The electricity ministry’s permanent secretary U Soe Myint said his ministry is rushing to meet increasing electricity demand.

“We want to grab some time to fulfill the public need. This is to meet the public needs next year. We have invited tenders transparently,” U Soe Myint told The Irrawaddy.

Businesses have complained about the conditions, including that the plants need to start operation within 180 days after the letter of acceptance is issued.

Investors are concerned that imported equipment will not arrive on time due to COVID-19.

“The deadline poses challenges as international flights are banned. It is a bit tight though we can hurry to meet it,” said managing director U Lin Htun of US-based Quasar Resources LLC, which plans to bid for the solar projects.

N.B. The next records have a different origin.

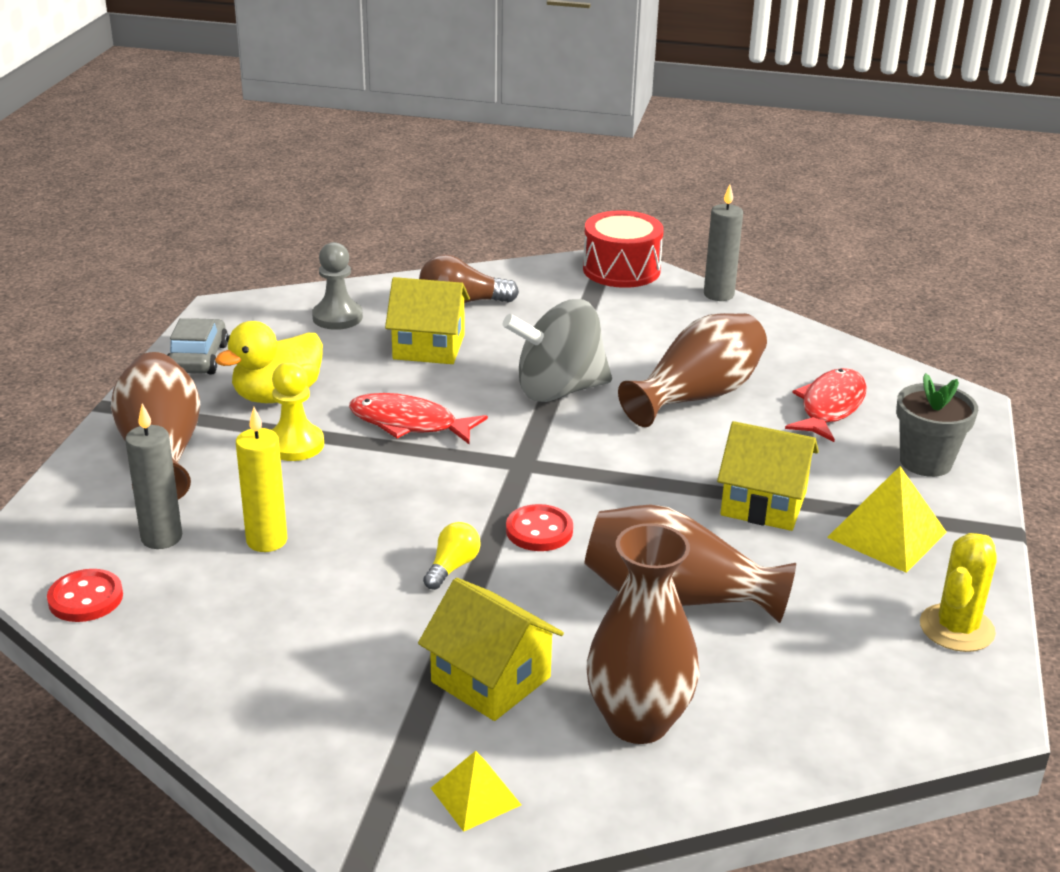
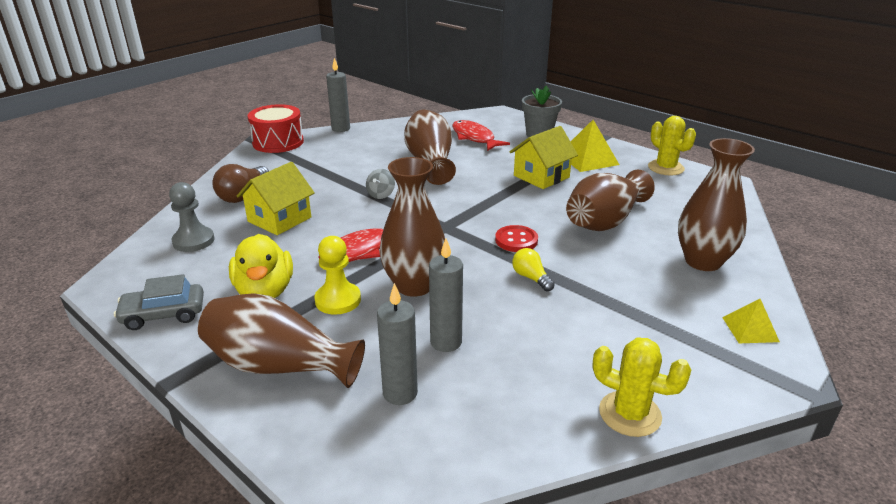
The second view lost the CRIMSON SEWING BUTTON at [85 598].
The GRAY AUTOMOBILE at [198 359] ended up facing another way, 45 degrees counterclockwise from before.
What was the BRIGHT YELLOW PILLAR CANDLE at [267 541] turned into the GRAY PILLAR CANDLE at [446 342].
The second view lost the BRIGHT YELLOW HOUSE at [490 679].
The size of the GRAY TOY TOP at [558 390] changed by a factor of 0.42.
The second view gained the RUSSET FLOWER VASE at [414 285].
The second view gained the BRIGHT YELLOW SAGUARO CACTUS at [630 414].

Energy analyst U Aye Kyaw Kyaw said the tight deadline could affect quality. “Electricity distribution is a long-term business. I want the process to be systematic and not hasty,” he said.

The electricity ministry predicts that Myanmar will need around 6GW in the 2020-21 fiscal year, about double the current capacity.

In partnership with Chinese firms, the ministry has been implementing liquefied natural gas (LNG)-fired power plants capable of generating over 1GW in Yangon and Magwe regions and Rakhine State. Those projects were scheduled to come into operation during the current hot season, but they were not completed on schedule. Frequent power outages have occurred in April and early May.

There were also criticisms when the government invited companies to bid for the LNG plants and build them in seven months, breaking even in less than five years. The firms were due to be paid in kyats.

Myanmar’s State Counselor Daw Aung San Suu Kyi opened the country’s first solar power plant in Minbu Township, Magwe Region, in June last year. The plant is currently producing 40 megawatts and sends power to Rakhine State.

Hydropower is the main source of electricity in Myanmar, accounting for more than two-thirds of supplies, while coal-fired power plants provide only 1 percent, with the rest coming from natural gas and solar power.

Of over 10 million households in Myanmar, only around 4 million are connected to the national grid. Electricity demand has increased by 15 percent annually over the past few years, according to the electricity ministry.